Faith was to become the key for all nations to be part of the family of God. That faith must be established through our belief that Jesus Christ is the Son of God and died for our sins. If we make this decision, the righteousness of Christ is given to us. Romans 4:9 tells us that "Faith was credited to Abraham as God's righteousness!" (TPT) Faith in God and righteousness go hand-in-hand. Romans 4:3, in The Passion Translation, explains this. "Because Abraham believed God's words, his faith transferred God's righteousness into his account."
Romans 4 also makes it clear that this righteousness is available to every person on the face of the earth. Look at Romans 4:10-11. "How did he (Abraham) receive this gift of righteousness? Was he circumcised at the time God accepted him, or was he still uncircumcised? Clearly, he was an uncircumcised gentile when God said this of him! It was later that he received the external sign of circumcision as a seal to confirm that God had already transferred His righteousness to him by faith, while he was still uncircumcised." (TPT)

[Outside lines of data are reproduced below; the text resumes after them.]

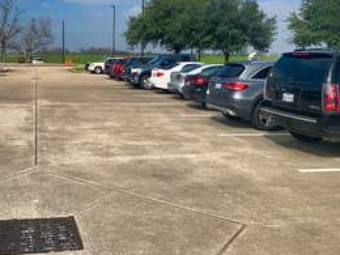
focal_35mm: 40
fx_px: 393
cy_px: 60
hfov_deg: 45.0
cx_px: 81
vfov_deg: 35.1
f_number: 1.8
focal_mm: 4.25
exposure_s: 1/3185
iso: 25
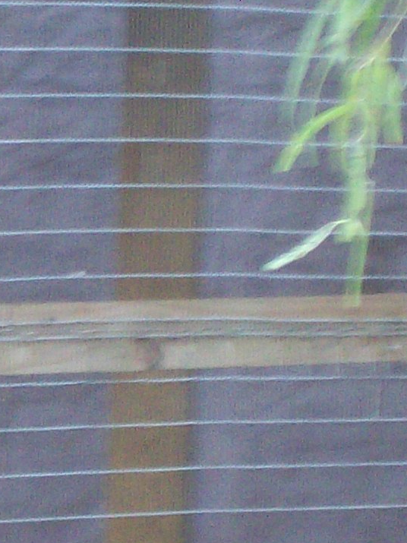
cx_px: -456
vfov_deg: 4.6
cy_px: 535
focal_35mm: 430
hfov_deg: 3.4
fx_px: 6743
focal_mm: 18
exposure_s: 1/21.6
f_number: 4.8
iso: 160
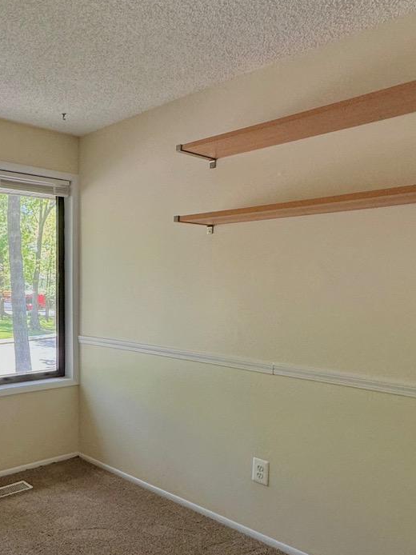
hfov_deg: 43.3
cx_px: 84
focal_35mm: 31
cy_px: 324
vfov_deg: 58.0
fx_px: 497
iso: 250
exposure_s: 1/99
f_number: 2.2
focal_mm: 2.22
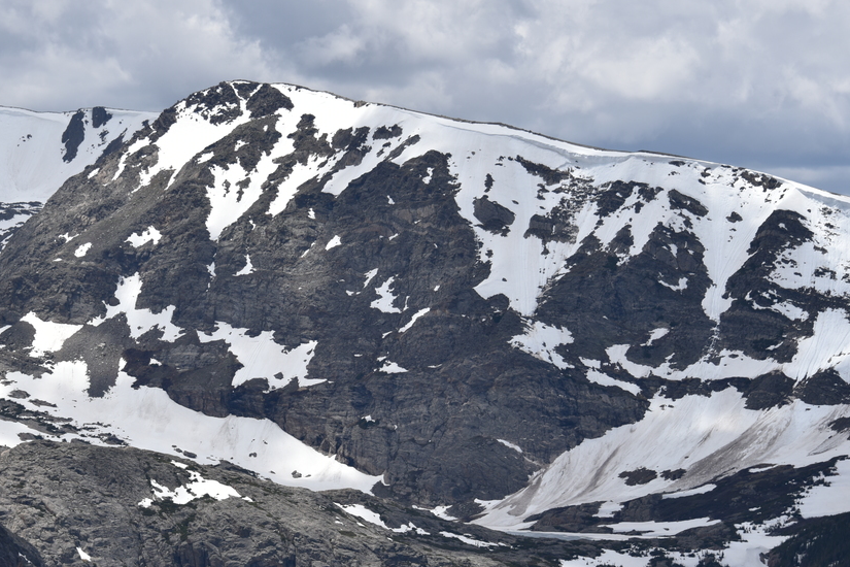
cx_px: 250
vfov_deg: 7.6
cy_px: 368
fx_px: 4250
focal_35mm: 180
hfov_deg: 11.4
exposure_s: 1/400
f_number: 10
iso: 100
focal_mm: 116
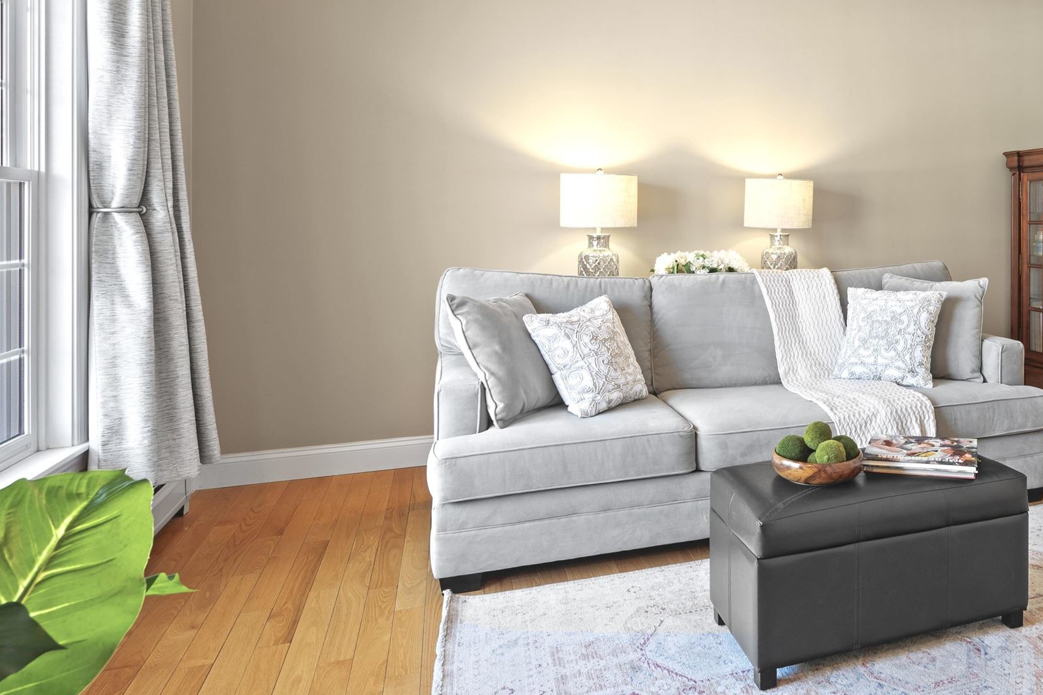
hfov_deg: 63.0
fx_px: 782
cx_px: 796
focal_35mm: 27
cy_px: 239
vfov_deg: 47.2
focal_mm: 14
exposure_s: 2.5
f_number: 7.1
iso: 250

God's promises to Abraham were ultimately fulfilled through Jesus Christ who is in Abraham's line. Notice that God did not select a perfect man in Abraham. We can see the mistakes that he made and sins that he committed. He learned through these and grew in faith. The ultimate test of his faith was when he was told to sacrifice Isaac, his only son. He traveled approximately 50 miles to Mount Moriah and had an abundance of time to reconsider what he was about to do. But Abraham demonstrated that he loved God more than he loved the promise. Through his commitment to follow God's command, he was rewarded with blessings that confirmed his faith in God.
We can be assured that our faith in God will be tested. That is the only way for it to grow. God wants to increase His righteousness in our "accounts" through increasing our faith. Why else would He send his Son to earth to die? "God made Him who had no sin to be sin for us, so that in Him we might become the righteousness of God." (2 Corinthians 5:21) It seems to me that when we pass our tests, we get a double bonus: increased faith and righteousness.